The change would produce no new money for the state and no tax increase for most citizens, the revenue department says. Residents would pay more in the eight counties that have not imposed the 1/4 percent county supplementary tax: Adams, Alexander, Grundy, Clark, Henderson, Jasper, Madison, Putnam and Schuyler. So would those in the counties and municipalities that have retail occupation taxes at less than 1 percent.
The biggest losers would be businesses that make large purchases out of state, many times to reduce taxes. Now they pay only the 5 percent state use tax because there is no local use tax. The same purchase made in Illinois would generate at least a 6 1/4 percent tax. Under the proposed law, no matter where they made a purchase, businesses would pay a 6 1/4 percent use tax. This would amount to a $60 million to $80 million boost borne primarily by business. That provision has prompted opposition from the Illinois State Chamber of Commerce and the Illinois Manufacturers' Association.
If the businesses pay more tax, the local governments would get it, but that's not enough to convince city and village officials to support the proposals. They are unconvinced that the provisions to hike business taxes will clear the General Assembly, says Steven Sargent, executive director of the Illinois Municipal League. And. Sargent says, his members worry about loss of control of their taxing power. The municipal league opposes both the state takeover of the municipal retail occupation taxes and preemption of home-rule authority. "There's a certain concern based on experience that it's so much easier to alter and change a tax that's being imposed by the General Assembly and then returned to municipalities," Sargent says.
Also categorized as winners are retail merchants whose lives would be less complicated by having to file one set of forms, follow one set of rules and forbear one set of audits (the Department of Revenue's). Tucker Olson, executive vice president of the Illinois Retail Merchants Association, says the changes would make the laws comprehensible and introduce fairness as well as some degree of logic. "Frankly, merchants have a difficult time understanding the logic." Olson says.
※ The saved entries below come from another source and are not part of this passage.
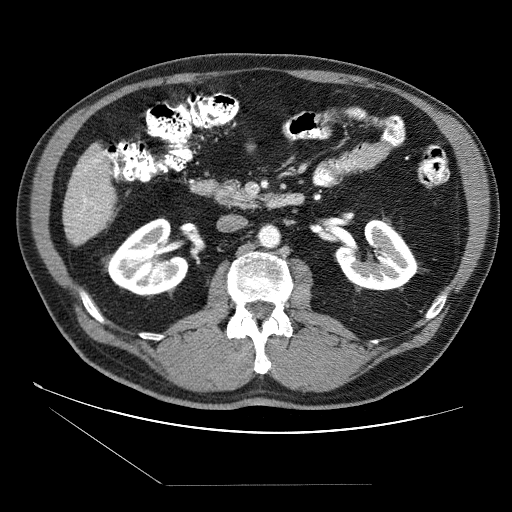
Contrast-enhanced abdominal CT (liver protocol), one axial slice; slice 13 of 87 in the series (ordered by position); reconstruction kernel STANDARD; soft-tissue window (W 400 / L 40 HU); 2.5 mm slice thickness; 512 × 512 image matrix, field of view 400 × 400 mm. From the clinical record (not read from this slice): diagnosis: hepatocellular carcinoma (patient treated with transarterial chemoembolisation; whether this scan precedes or follows treatment is not stated here); TNM stage (as recorded): Stage-II; Child-Pugh class: B; tumour differentiation: no biopsy; tumour size: 2.6 cm.
Annotated regions visible in this slice (semi-automatically segmented with operator editing):
- liver parenchyma outside the tumour (the mass and vessels are separate outlines, so this box may not span the whole liver): bounding box (x1, y1, x2, y2) in pixels: (64, 144, 116, 244)
- portal vein: (76, 152, 105, 217)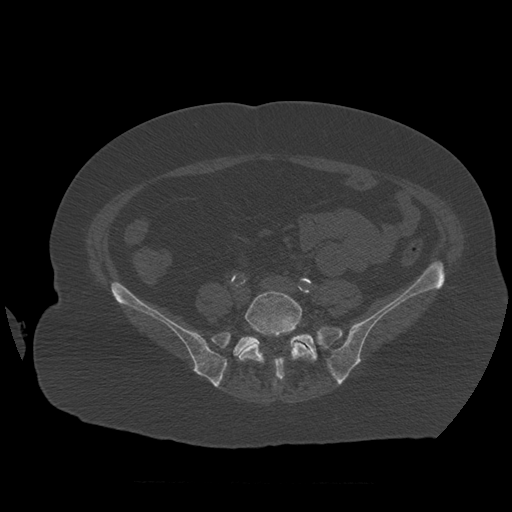
CT including the spine, one axial slice. Position 176 of 399 along the scan axis. Reconstruction kernel STANDARD. 120 kVp. Bone window (W 1800 / L 400 HU). 1.25 mm slice thickness. 512 × 512 image matrix, field of view 404 × 404 mm. Patient age 81 years. Case-level facts recorded for this patient, not image findings: primary cancer: renal.
Outlined on this slice (semi-automatic segmentation, software-assisted and operator-edited):
- L5 vertebra: bounding box [x1, y1, x2, y2] px = [239, 291, 312, 380]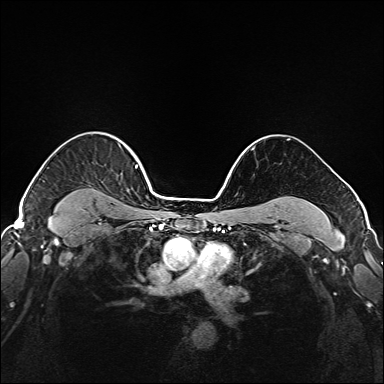
Breast MRI (dynamic contrast-enhanced), one axial slice; slice 133 of 208 in the series (ordered by position); dynamic contrast-enhanced series, time point 2 of 6 at this slice position (early post-contrast); 1.5 T; TE 2.3 ms, TR 5.2 ms; 384 × 384 image matrix, field of view 320 × 320 mm. Female patient.
Annotated regions visible in this slice (semi-automatically segmented with operator editing):
- enhancing-tissue mask used for the functional tumour volume (all voxels passing the contrast-enhancement thresholds inside the analysis volume; usually the tumour): box from (x=49, y=144) to (x=147, y=221) px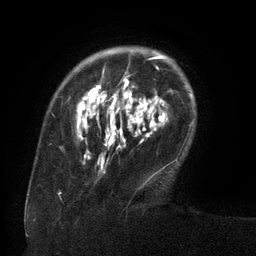
Breast MRI (dynamic contrast-enhanced), one axial slice. Slice 28 of 134 in the series (ordered by position). Cropped to one breast. Dynamic contrast-enhanced series, time point 2 of 6 at this slice position (early post-contrast). 3 T. TE 2.6 ms, TR 5.5 ms. 256 × 256 image matrix, field of view 180 × 180 mm. Female patient.
Annotated regions visible in this slice (semi-automatically segmented with operator editing):
- enhancing-tissue mask used for the functional tumour volume (all voxels passing the contrast-enhancement thresholds inside the analysis volume; usually the tumour): bounding box [x1, y1, x2, y2] px = [77, 55, 167, 175]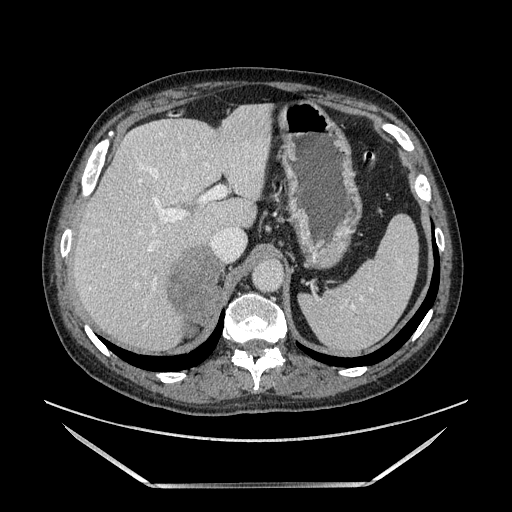
Contrast-enhanced abdominal CT, one axial slice. Position 106 of 185 along the scan axis. Soft-tissue window (W 400 / L 40 HU). 1.25 mm slice thickness. 512 × 512 image matrix, field of view 440 × 440 mm. Male patient. Case-level facts recorded for this patient, not image findings: diagnosis: adrenocortical carcinoma; tumour side: right adrenal; tumour size at pathology: 10.3 cm; Ki-67 index: 20 %; stage (as recorded): 3.
Structures marked on this image (semi-automatically segmented with operator editing):
- mass: bounding box (x1, y1, x2, y2) in pixels: (171, 246, 223, 331)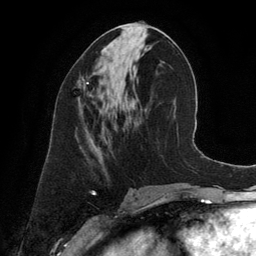
Breast MRI (dynamic contrast-enhanced), one axial slice; slice 63 of 134 in the series (ordered by position); cropped to one breast; dynamic contrast-enhanced series, time point 2 of 6 at this slice position (early post-contrast); 3 T; TE 2.8 ms, TR 6.9 ms; 1.2 mm slice thickness; 256 × 256 image matrix, field of view 190 × 190 mm. Female patient.
Outlined on this slice (semi-automatic segmentation, software-assisted and operator-edited):
- enhancing-tissue mask used for the functional tumour volume (all voxels passing the contrast-enhancement thresholds inside the analysis volume; usually the tumour): box from (x=77, y=77) to (x=93, y=101) px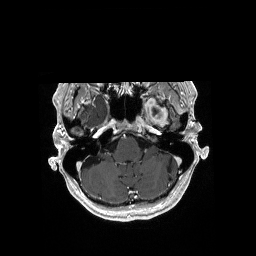
Brain MRI from a brain-tumour surgery series, one axial slice. Position 138 of 176 along the scan axis. T1-weighted post-contrast. 1 mm slice thickness. 256 × 256 image matrix, field of view 256 × 256 mm. Case-level facts recorded for this patient, not image findings: histopathology: Glioblastoma; WHO grade: 4; IDH mutation: no.
Structures marked on this image (expert manual segmentation):
- previous resection cavity: bounding box [x1, y1, x2, y2] px = [152, 109, 158, 114]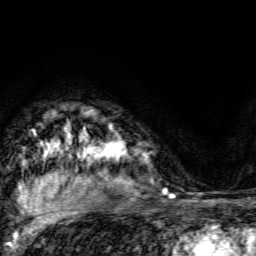
Breast MRI, one axial slice. Position 107 of 134 along the scan axis. Cropped to one breast. Dynamic contrast-enhanced series, time point 2 of 6 at this slice position (early post-contrast). 3 T. TE 4.7 ms, TR 9 ms. 256 × 256 image matrix, field of view 160 × 160 mm. Female patient.
Outlined on this slice (semi-automatic segmentation, software-assisted and operator-edited):
- enhancing-tissue mask used for the functional tumour volume (all voxels passing the contrast-enhancement thresholds inside the analysis volume; usually the tumour): bounding box <103,127,121,158> (left, top, right, bottom; pixels)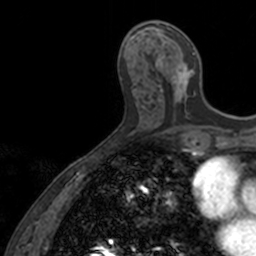
Breast MRI, one axial slice. Slice 57 of 160 in the series (ordered by position). Cropped to one breast. Dynamic contrast-enhanced series, time point 2 of 7 at this slice position (early post-contrast). 3 T. TE 1.7 ms, TR 4 ms. 256 × 256 image matrix. Female patient.
Structures marked on this image (semi-automatic segmentation, software-assisted and operator-edited):
- enhancing-tissue mask used for the functional tumour volume (all voxels passing the contrast-enhancement thresholds inside the analysis volume; usually the tumour): box from (x=155, y=27) to (x=195, y=111) px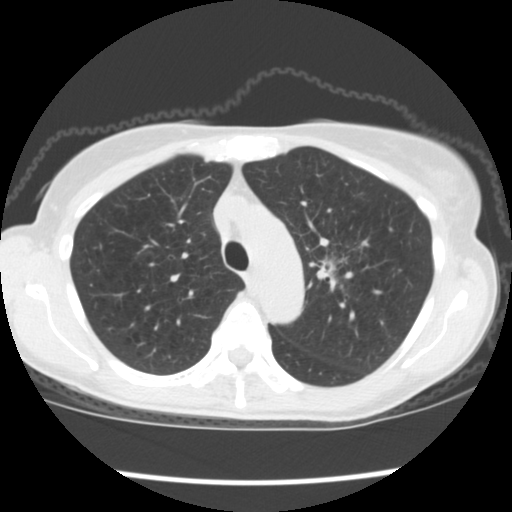
Chest CT (low-dose screening protocol), one axial image, baseline screening round, lung window (W 1500 / L -600 HU), standard (soft-tissue) reconstruction kernel (STANDARD), 120 kVp, slice 42 of 176 in the series. Female, age 67 years at enrolment. Former smoker at enrolment.
- Expert reader's lesion annotation, bounding box <307,233,382,312> (left, top, right, bottom; pixels).
- The exam's reader record, not a measurement of the box and not confirmed to be the same lesion: non-calcified nodule or mass ≥4 mm, left upper lobe, 34 × 32 mm, spiculated (stellate) margins, soft tissue attenuation, pre-existing on the prior screen: no.
- Lung cancer was diagnosed 17 days after this screen: small cell carcinoma, NOS, left upper lobe, stage IIIA (AJCC 6th edition), 40 mm at pathology.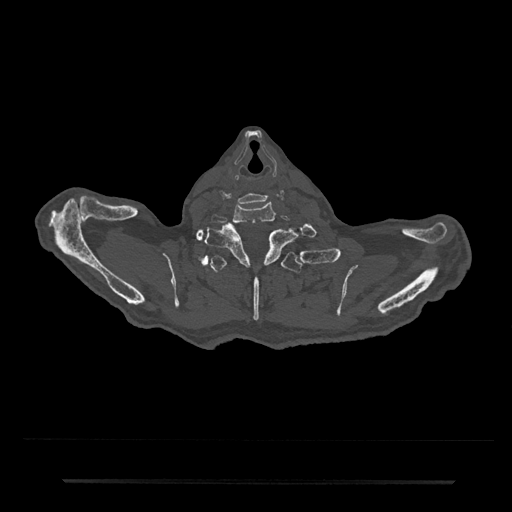
CT including the spine, one axial slice. Position 718 of 797 along the scan axis. Reconstruction kernel Br40s/3. 120 kVp. Bone window (W 1800 / L 400 HU). 512 × 512 image matrix. Male patient, age 74 years. From the clinical record (not read from this slice): primary cancer: prostate.
Structures marked on this image (semi-automatically segmented with operator editing):
- T1 vertebra: bounding box <205,223,298,266> (left, top, right, bottom; pixels)
- T2 vertebra: <201,252,314,321>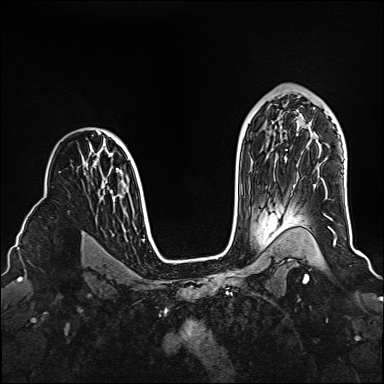
Breast MRI (dynamic contrast-enhanced), one axial slice. Slice 101 of 160 in the series (ordered by position). Dynamic contrast-enhanced series, time point 2 of 6 at this slice position (early post-contrast). 1.5 T. TE 2.3 ms, TR 5.2 ms. 1 mm slice thickness. 384 × 384 image matrix, field of view 320 × 320 mm. Female patient.
Annotated regions visible in this slice (semi-automatic segmentation, software-assisted and operator-edited):
- enhancing-tissue mask used for the functional tumour volume (all voxels passing the contrast-enhancement thresholds inside the analysis volume; usually the tumour): bounding box [x1, y1, x2, y2] px = [299, 122, 335, 245]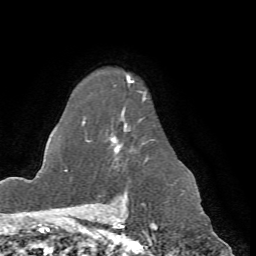
Breast MRI (dynamic contrast-enhanced), one axial slice. Position 53 of 72 along the scan axis. Cropped to one breast. Dynamic contrast-enhanced series, time point 2 of 7 at this slice position (early post-contrast). 1.5 T. TE 4.2 ms, TR 8.7 ms. 2.2 mm slice thickness. 256 × 256 image matrix. Female patient.
Outlined on this slice (semi-automatically segmented with operator editing):
- enhancing-tissue mask used for the functional tumour volume (all voxels passing the contrast-enhancement thresholds inside the analysis volume; usually the tumour): bounding box <66,77,154,198> (left, top, right, bottom; pixels)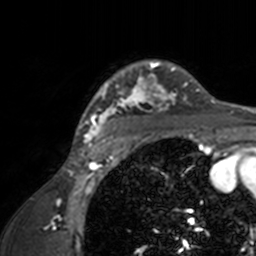
Breast MRI, one axial slice. Position 121 of 160 along the scan axis. Cropped to one breast. Dynamic contrast-enhanced series, time point 2 of 7 at this slice position (early post-contrast). 3 T. TE 1.7 ms, TR 4 ms. 256 × 256 image matrix. Female patient.
Structures marked on this image (semi-automatically segmented with operator editing):
- enhancing-tissue mask used for the functional tumour volume (all voxels passing the contrast-enhancement thresholds inside the analysis volume; usually the tumour): bounding box (x1, y1, x2, y2) in pixels: (74, 60, 209, 143)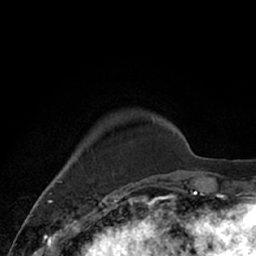
Breast MRI (dynamic contrast-enhanced), one axial slice. Slice 14 of 66 in the series (ordered by position). Cropped to one breast. Dynamic contrast-enhanced series, time point 2 of 7 at this slice position (early post-contrast). 1.5 T. TE 3 ms, TR 6.2 ms. 2.4 mm slice thickness. 256 × 256 image matrix, field of view 160 × 160 mm. Female patient.
Annotated regions visible in this slice (semi-automatic segmentation, software-assisted and operator-edited):
- enhancing-tissue mask used for the functional tumour volume (all voxels passing the contrast-enhancement thresholds inside the analysis volume; usually the tumour): bounding box [x1, y1, x2, y2] px = [62, 117, 167, 182]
Complexity begets new problems. Douglas L. Whitley, president of the Taxpayers' Federation of Illinois and chairman of the Revenue Review Committee, sees more trouble if changes are not made. He offers an example. A business Whitley will not identify has complained to him about the different rates and lack of a single source of information. Their solution is to seek an exemption from the sales tax. That's no answer. Whitley says, because it narrows the base. But it points out the problem, he adds, "You can't have a tax structure that's so complicated people won't comply."